Споры по поводу Рахманинова будили худшее в Эвелин. Не то чтобы она не уважала мнение Адели — уважала, но только что-то шевелилось в ее душе, когда она играла музыку Рахманинова. Его произведения для фортепиано были сложными, зрелыми, требовали больших рук, и внутри нее поднималась какая-то сила: Рахманинова исполняли люди взрослые, «великие имена» — она сможет стать одной из них, если докажет, что играет на том же уровне. Ее доводы были довольно эгоцентричными, если не сказать абсурдными, и имели мало общего с эмоциональной составляющей музыки Рахманинова. Эвелин была талантливой девочкой, великодушной по натуре, и ранние годы ее были полны самых разных противоречий; незаметно для нее самой музыка русского композитора проникала ей в самую душу. Внутренний голос предлагал ей самые разные доводы, и все они отталкивались от Рахманинова:
«Рахманинов самый сложный композитор — в конкурсах побеждают те студенты, которые играют его музыку».
«Способность исполнять музыку Рахманинова доказывает, что ты достиг высшего уровня мастерства. Баха с Моцартом может сыграть кто угодно».
«Из всех композиторов только Рахманинов умеет так передать эмоции».
«Рахманинова играют взрослые для взрослых, а не дети для детей».
Она откровенно записала эти наполовину обоснованные доводы, вспоминая, что верила в них в юности, как я потом обнаружил в ее дневнике. Мне пришлось реконструировать их контекст, чтобы отнести к тем месяцам постоянных сражений с Аделью. Эвелин использовала их, чтобы укрепить уверенность в себе, и, наверное, они звучали у нее в голове во время каждого урока.
До конца я понял ее конфликт с Аделью уже после смерти Эвелин. Мы с ней получили почти одинаковое образование: раннее поступление в Чатемскую школу, уроки фортепиано, стипендии, конкурсы, мечты о сцене, — поэтому я чувствовал в ее воспоминаниях какую-то непримиримую борьбу и в последние десятилетия ее жизни попросил объяснить ее. Она исполнила мою просьбу во время нескольких ужинов на Венис-бич, пользуясь терминами «тогдашняя Эвелин» и «Эвелин нынешняя»: «тогдашней» она называла себя в противоположность «нынешней», женщине под шестьдесят, которая признавала, что была слишком упряма по поводу Рахманинова. Но тогда, в тридцатые годы, конфликт казался непреодолимым.
«Нынешняя» Эвелин рассказала мне, что ею двигали музыкальные и философские побуждения, а также представления о качестве.

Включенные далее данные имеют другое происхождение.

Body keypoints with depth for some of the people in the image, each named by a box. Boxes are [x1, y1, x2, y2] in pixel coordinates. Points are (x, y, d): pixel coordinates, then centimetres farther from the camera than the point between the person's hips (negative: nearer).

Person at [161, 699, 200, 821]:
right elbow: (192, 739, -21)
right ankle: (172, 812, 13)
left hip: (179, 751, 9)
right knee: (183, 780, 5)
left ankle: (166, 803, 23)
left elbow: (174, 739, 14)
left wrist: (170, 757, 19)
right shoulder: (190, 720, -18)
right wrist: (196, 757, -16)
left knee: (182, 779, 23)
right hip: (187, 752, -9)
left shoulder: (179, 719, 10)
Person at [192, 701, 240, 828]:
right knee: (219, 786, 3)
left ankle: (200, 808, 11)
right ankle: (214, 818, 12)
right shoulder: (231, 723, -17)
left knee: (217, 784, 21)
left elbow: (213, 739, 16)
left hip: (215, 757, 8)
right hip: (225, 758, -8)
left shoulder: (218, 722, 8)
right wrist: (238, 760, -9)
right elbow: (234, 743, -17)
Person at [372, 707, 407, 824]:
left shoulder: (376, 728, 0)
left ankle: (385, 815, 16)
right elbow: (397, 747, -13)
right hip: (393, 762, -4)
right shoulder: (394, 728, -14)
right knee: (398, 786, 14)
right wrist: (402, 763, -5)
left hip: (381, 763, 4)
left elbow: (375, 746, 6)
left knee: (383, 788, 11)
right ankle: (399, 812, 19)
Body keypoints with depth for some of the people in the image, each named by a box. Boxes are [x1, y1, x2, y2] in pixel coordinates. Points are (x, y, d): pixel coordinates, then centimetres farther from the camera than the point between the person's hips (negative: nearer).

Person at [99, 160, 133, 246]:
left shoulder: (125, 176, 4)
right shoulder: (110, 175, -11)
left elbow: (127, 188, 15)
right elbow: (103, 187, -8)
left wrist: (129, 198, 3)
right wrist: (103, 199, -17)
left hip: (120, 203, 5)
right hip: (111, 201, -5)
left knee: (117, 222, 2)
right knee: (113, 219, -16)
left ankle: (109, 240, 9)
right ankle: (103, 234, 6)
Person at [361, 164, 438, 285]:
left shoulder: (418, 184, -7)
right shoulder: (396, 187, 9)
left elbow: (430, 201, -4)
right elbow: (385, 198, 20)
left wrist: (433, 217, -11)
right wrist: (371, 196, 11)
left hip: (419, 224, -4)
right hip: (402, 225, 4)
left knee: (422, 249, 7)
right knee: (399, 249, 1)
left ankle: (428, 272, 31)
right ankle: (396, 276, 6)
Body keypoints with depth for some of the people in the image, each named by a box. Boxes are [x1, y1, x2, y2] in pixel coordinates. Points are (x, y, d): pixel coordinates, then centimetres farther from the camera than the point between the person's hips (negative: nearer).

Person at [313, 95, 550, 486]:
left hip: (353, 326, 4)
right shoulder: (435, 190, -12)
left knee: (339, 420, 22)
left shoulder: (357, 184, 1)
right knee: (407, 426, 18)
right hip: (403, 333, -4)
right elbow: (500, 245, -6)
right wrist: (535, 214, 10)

Она исходила из того, что, хотя Шопен и Шуман были великими композиторами — Адели не нужно было ей об этом напоминать, — Рахманинов находился на совсем ином уровне, вне пределов досягаемости для большинства пианистов ее возраста, и его музыка уже оставила след в ее душе — странную тоску, которую она не смогла бы описать. Она как будто бы уже в те годы испытывала ностальгию ради самой ностальгии — это была не депрессия, а некая безотчетная возрождающая тоска[6]. Если она хорошо исполнит Рахманинова на дебютном концерте, то превзойдет всеобщие ожидания и ее карьера стремительно взлетит. Более внятно она не смогла бы объяснить свои чувства, но тогда — в двадцать лет — она была в них уверена и никому не дала бы себя отговорить.